|Current mood:|| awake|
|Current music:||No Doubt - "It's my life"|
the night has fallen down the staircase
i dont want happiness.
i just want to feel like im alive.
this grave human experience emphasizes connection and trust, it depends heavily on emotion and passion. but i just realized last night that it isnt always that simple.
and i thought, as people passed me curiously, about those warm summer nights during which i would jog in arcadia park and occasionally behind hillwood middle school, music sinking into my thoughts like aloe, with city lights strung together like it was christmas. i do not miss being lonely, i miss being alone.
but we are always alone.
the basic human condition is one of absolute solitude, filtered by a few plastic connections.
i sat outside my dorm, buried my face in my arms, and cried like i was falling apart.

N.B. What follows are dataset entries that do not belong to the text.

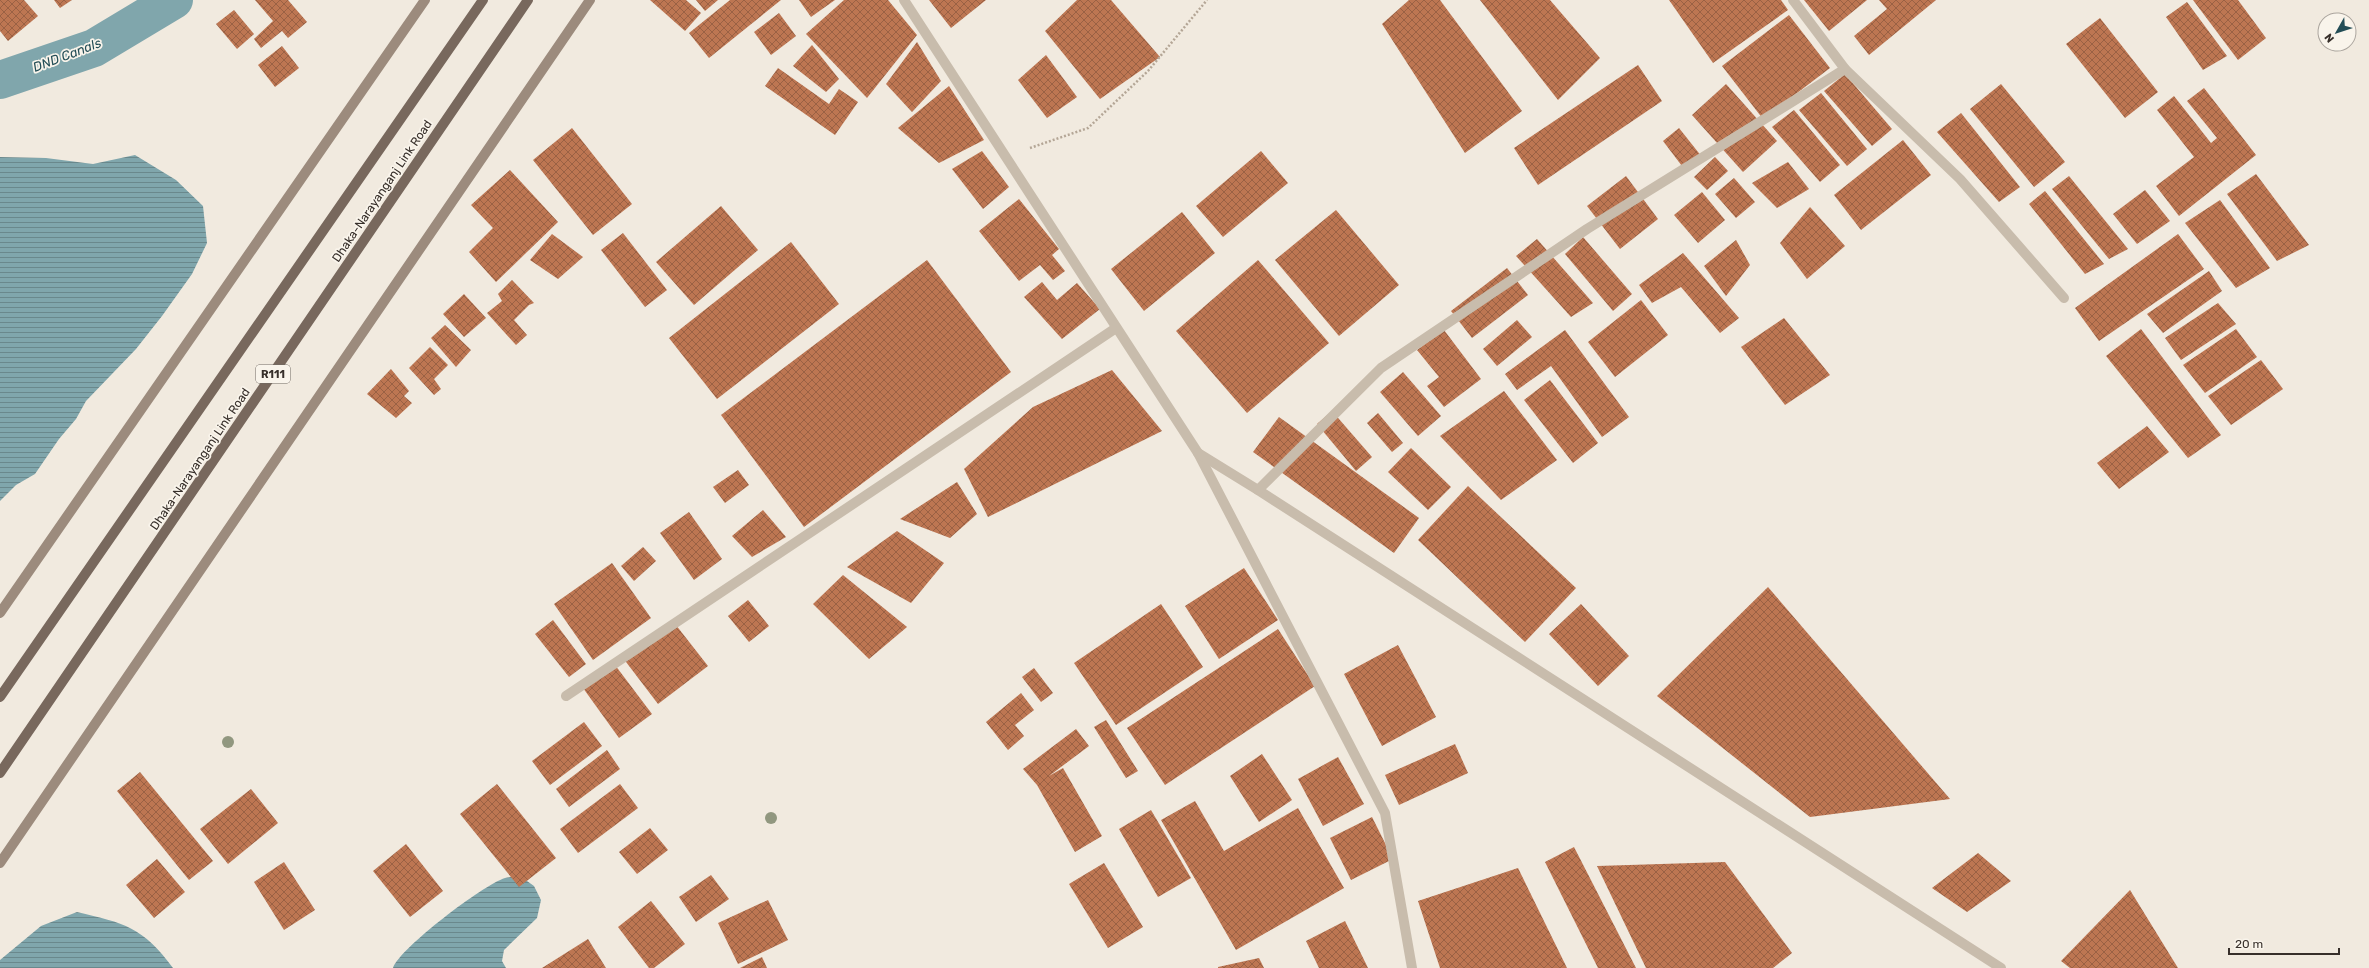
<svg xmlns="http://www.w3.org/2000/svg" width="2369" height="968" font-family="Rubik,sans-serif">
	<defs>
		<pattern id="water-rules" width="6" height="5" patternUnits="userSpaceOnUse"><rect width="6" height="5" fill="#80a6ac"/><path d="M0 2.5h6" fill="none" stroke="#6a888c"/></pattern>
		<pattern id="building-cross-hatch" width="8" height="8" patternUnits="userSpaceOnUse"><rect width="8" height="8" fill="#bd7652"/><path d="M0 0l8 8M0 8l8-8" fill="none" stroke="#9a6144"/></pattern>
	</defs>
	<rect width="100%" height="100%" fill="#f1eadf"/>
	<g fill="url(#water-rules)">
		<polygon points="135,155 176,180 203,206 207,243 192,274 162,316 136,349 86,401 76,419 59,439 35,474 16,485 0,501 0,157 46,158 93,164"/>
		<path d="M520 876 534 886 541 900 537 918 504 950 502 961 506 968H393C400 948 483 885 505 878 509 877 515 877 520 876Z"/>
		<path d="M77 912C124 923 143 927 173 968H0V960L41 926Z"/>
	</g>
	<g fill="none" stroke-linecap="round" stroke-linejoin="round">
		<polyline stroke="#80a6ac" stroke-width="38" points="0,80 94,48 174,0"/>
	</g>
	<g fill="url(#building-cross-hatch)">
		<polygon points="0,0 24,0 38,16 8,41 0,31"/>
		<polygon points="54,0 72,0 60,8"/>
		<polygon points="255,0 288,0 307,22 288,38 282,31 261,48 254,39 273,21"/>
		<polygon points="650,0 686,0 701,13 685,31"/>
		<polygon points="696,0 718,0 705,11"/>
		<polygon points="730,0 781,0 709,58 689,33"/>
		<polygon points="799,0 835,0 811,17"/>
		<polygon points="844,0 888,0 917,35 867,98 806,34"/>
		<polygon points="929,0 986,0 951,28"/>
		<polygon points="1077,0 1111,0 1160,57 1100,99 1045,31"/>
		<polygon points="1409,0 1440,0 1522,111 1465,153 1382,24"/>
		<polygon points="1480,0 1550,0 1600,58 1558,100"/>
		<polygon points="1669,0 1781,0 1788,10 1713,63"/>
		<polygon points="1804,0 1867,0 1829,31"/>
		<polygon points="1879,0 1936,0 1869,55 1854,36 1887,9"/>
		<polygon points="2193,0 2238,0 2266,38 2238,60"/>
		<polygon points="2187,2 2227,56 2203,70 2166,17"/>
		<polygon points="234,10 254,34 237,49 216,24"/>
		<polygon points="779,13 796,36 771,55 754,32"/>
		<polygon points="1789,15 1830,68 1763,119 1722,66"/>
		<polygon points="2100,18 2158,92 2125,118 2066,44"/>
		<polygon points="917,42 941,81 912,112 886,84"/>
		<polygon points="812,45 839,79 826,92 793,66"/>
		<polygon points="282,46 299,68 275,87 258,65"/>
		<polygon points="1046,55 1077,97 1047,118 1018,80"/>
		<polygon points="1638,65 1662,101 1538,185 1514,148"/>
		<polygon points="778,68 829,104 839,89 858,102 835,135 765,86"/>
		<polygon points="1845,74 1892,129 1872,146 1824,91"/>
		<polygon points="1726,84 1777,141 1743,172 1692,115"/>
		<polygon points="2001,84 2065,162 2034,187 1970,109"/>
		<polygon points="949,86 984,140 939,163 898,128"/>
		<polygon points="2204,88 2256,155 2179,216 2156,186 2194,157 2157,110 2174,96 2211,143 2217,138 2187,101"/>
		<polygon points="1821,93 1867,149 1847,166 1799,110"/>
		<polygon points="1794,110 1840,165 1820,182 1772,127"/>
		<polygon points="1961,113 2020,187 1999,202 1937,132"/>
		<polygon points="572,128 632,204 593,235 533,160"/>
		<polygon points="1679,128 1702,157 1685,170 1663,141"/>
		<polygon points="1903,140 1931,175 1861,230 1834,195"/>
		<polygon points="982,151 1009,187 983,209 952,169"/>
		<polygon points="1261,151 1288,183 1223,237 1196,206"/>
		<polygon points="1715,157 1728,171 1707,190 1694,177"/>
		<polygon points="1788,162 1809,189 1777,208 1752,183"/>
		<polygon points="510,170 558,222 496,282 469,252 493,228 471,205"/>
		<polygon points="2256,174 2309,245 2277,261 2227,194"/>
		<polygon points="1626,176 1658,219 1620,249 1587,206"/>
		<polygon points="2069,176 2128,249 2109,259 2052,189"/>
		<polygon points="1734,178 1755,202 1736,218 1715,194"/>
		<polygon points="2145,190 2170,221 2137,244 2113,214"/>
		<polygon points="2045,191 2104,264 2085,274 2029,204"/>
		<polygon points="1702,192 1725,220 1698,243 1674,215"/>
		<polygon points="1019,199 1059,249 1052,255 1065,271 1053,280 1040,265 1019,281 979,231"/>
		<polygon points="2220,200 2270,268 2236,288 2185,223"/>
		<polygon points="721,206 758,250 694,305 656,262"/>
		<polygon points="1810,207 1845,246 1807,279 1780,243"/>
		<polygon points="1336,210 1399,285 1339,336 1275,260"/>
		<polygon points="1182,212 1215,253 1144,311 1111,269"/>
		<polygon points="623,233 667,290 645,307 601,250"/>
		<polygon points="552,234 583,257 558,279 530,260"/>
		<polygon points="2178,234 2204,269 2099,341 2075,308"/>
		<polygon points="1583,237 1632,294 1613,311 1565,254"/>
		<polygon points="1537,239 1593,303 1571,317 1516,256"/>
		<polygon points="1736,240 1750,265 1726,296 1704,266"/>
		<polygon points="791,242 839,304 717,399 669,338"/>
		<polygon points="1683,253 1739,318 1720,333 1681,287 1652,303 1639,285"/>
		<polygon points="927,260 1011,372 804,527 721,415"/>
		<polygon points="1258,260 1329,343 1247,413 1176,331"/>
		<polygon points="1507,268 1528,295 1472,338 1451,311"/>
		<polygon points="2209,271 2222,291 2163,333 2147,314"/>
		<polygon points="512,280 534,303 529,305 514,320 527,335 516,345 487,313 502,301 498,294"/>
		<polygon points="1042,282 1057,300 1077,283 1100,309 1062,339 1024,297"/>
		<polygon points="464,294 486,318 464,337 443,314"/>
		<polygon points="1641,300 1668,335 1615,377 1588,342"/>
		<polygon points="2218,303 2236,324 2181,360 2165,338"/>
		<polygon points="1784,318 1830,375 1785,405 1741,347"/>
		<polygon points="1517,320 1532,337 1497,366 1483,349"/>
		<polygon points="445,325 471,350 456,367 431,338"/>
		<polygon points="2141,329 2221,435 2188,458 2106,356"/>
		<polygon points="2236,329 2257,357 2205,393 2183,365"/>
		<polygon points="1444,330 1481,379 1444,407 1427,386 1439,377 1417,350"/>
		<polygon points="1565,330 1629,417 1602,437 1551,366 1517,390 1505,374"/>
		<polygon points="430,347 448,365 434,379 441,389 434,395 409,368"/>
		<polygon points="2261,360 2283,389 2231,425 2208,396"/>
		<polygon points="391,369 409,391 404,396 412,403 396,418 367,394"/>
		<polygon points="1112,370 1162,431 988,517 964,469 1033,407"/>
		<polygon points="1403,372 1441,416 1418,436 1380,392"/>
		<polygon points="1550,380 1598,443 1573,463 1524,400"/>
		<polygon points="1504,391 1557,460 1501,500 1440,436"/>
		<polygon points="1332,411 1372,457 1356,471 1317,424"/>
		<polygon points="1378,413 1403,443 1392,452 1367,423"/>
		<polygon points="1279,417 1419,518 1394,553 1253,452"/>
		<polygon points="2147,426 2169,452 2119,489 2097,463"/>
		<polygon points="1411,448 1451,487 1428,510 1388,472"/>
		<polygon points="738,470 749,485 725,503 713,487"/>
		<polygon points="957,482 977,514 950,538 900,519"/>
		<polygon points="1468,486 1576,588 1525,642 1418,540"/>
		<polygon points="763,510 786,537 752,557 732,536"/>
		<polygon points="689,512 722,559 694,580 660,533"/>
		<polygon points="897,531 944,563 911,603 847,567"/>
		<polygon points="643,547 656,561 634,581 621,566"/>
		<polygon points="612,563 651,618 593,660 554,604"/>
		<polygon points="1244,568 1278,620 1219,659 1185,606"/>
		<polygon points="843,575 907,627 869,659 813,604"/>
		<polygon points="1768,587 1950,799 1810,817 1657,696"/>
		<polygon points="748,600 769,626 749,642 728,616"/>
		<polygon points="1161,604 1203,667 1116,725 1074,663"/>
		<polygon points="1581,604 1629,656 1598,686 1549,634"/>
		<polygon points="553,620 586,664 569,677 535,634"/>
		<polygon points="672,620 708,666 658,704 623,658"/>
		<polygon points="1278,629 1315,686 1165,785 1127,728"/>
		<polygon points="1398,645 1436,717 1382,746 1344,674"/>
		<polygon points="615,665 652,714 619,738 583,688"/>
		<polygon points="1034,668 1053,693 1041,702 1022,677"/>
		<polygon points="1021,693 1034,710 1015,725 1024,736 1008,750 986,722"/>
		<polygon points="1106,720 1138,771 1126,778 1094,727"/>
		<polygon points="584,722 602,746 550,785 532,761"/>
		<polygon points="1076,729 1089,746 1049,776 1063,768 1102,836 1075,852 1037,785 1023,769"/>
		<polygon points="1455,744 1468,773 1399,805 1385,775"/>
		<polygon points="607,750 620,769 569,807 556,789"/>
		<polygon points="1262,754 1292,800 1259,822 1230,776"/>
		<polygon points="1338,757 1364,804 1323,826 1298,779"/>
		<polygon points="140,772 213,861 189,880 117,791"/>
		<polygon points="497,784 556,858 519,887 460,814"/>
		<polygon points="620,784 638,808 578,853 560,829"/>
		<polygon points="251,789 278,823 228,864 200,829"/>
		<polygon points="1195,801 1224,851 1298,808 1344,888 1236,950 1161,820"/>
		<polygon points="1151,810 1191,878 1158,897 1119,829"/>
		<polygon points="1372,817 1393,859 1351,880 1330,838"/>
		<polygon points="650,828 668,850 637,874 619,852"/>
		<polygon points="406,844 443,891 410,917 373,871"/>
		<polygon points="1574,847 1636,968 1598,968 1545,862"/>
		<polygon points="1978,853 2011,881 1967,912 1932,888"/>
		<polygon points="157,859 185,892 154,918 126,885"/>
		<polygon points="284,862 315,910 284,930 254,882"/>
		<polygon points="1725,862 1792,953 1773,968 1646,968 1597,866"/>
		<polygon points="1104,863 1143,927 1108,948 1069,884"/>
		<polygon points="1518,868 1567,968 1440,968 1418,901"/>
		<polygon points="711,875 729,899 696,922 679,897"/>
		<polygon points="2130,890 2178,968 2070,968 2061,961"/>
		<polygon points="768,900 788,940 738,964 718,923"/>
		<polygon points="651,901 685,944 654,968 649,968 618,927"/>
		<polygon points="1345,921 1368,968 1319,968 1306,941"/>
		<polygon points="588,939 606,968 542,968"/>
		<polygon points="762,957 767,968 740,968"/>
		<polygon points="1259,958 1264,968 1218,968 1218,967"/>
	</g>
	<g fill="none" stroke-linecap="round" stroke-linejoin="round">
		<polyline stroke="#b4a696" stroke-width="2.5" stroke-dasharray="2 2" stroke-linecap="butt" points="1030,148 1088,128 1148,71 1207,0"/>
		<g stroke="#c8bcac" stroke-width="10">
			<polyline points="904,0 1198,453 1385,813 1412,968"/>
			<polyline points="1845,69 1960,179 2064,298"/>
			<polyline points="1198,453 1258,490 2001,968"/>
			<polyline points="1258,490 1381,368 1587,229 1845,69 1793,0"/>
			<polyline points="566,696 1116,328"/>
		</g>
		<g stroke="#9c8b7d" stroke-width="10">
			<polyline points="0,613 425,0"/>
			<polyline points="0,863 590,0"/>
		</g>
		<g stroke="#78685d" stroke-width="10">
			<polyline points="0,697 483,0"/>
			<polyline points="0,773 528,0"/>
		</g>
	</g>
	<g fill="#91977f">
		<circle cx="228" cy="742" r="6"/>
		<circle cx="771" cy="818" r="6"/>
	</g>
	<g text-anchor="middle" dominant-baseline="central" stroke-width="3.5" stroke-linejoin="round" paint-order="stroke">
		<rect fill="#f9f4eb" stroke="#716a64" stroke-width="1" x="256" y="365" width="34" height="18" rx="3"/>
		<g font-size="11" font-weight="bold" fill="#372f2a">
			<text x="273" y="374">R111</text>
		</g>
		<g font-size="12" fill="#372f2a" stroke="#f9f4eb">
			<text transform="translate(382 191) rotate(-56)">Dhaka-Narayanganj Link Road</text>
			<text transform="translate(200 459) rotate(-56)">Dhaka-Narayanganj Link Road</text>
		</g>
		<g font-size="13" font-style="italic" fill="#234d56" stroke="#f9f4eb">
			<text transform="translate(67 55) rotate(-21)">DND Canals</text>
		</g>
	</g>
	<g transform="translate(2337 32) rotate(231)"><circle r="19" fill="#f9f4eb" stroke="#aba59e"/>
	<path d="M0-3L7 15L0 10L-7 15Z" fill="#234d56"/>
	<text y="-6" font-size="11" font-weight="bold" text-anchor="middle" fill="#372f2a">N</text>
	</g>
	<path d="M2229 948v6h110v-6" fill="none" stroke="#372f2a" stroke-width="2"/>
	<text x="2235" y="948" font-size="12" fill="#372f2a" stroke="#f9f4eb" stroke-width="3" paint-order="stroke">20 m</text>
</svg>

but i really should not have bothered.
you know, you are beautiful because you have not tasted tears since you left me. with the suicide dolly off your back, you are in your room, stringing your guitar, and playing a love song for that beautiful christian prom queen listening eagerly on the phone. and she is lovely. and you are jaded.
and it is picture-perfect as the two of you hold hands and walk down the apathetic hallways, grinning at each other.
and i am wandering the campus alone at night. holding no ones hand. not grinning.
your ghost is walking next to me. that
beautiful trace of you i hallucinated about for weeks on end over the summer, when i could not sleep or breathe.
and we will open our mouths, wanting to break the silence, but decide that it is better than anything we have to say.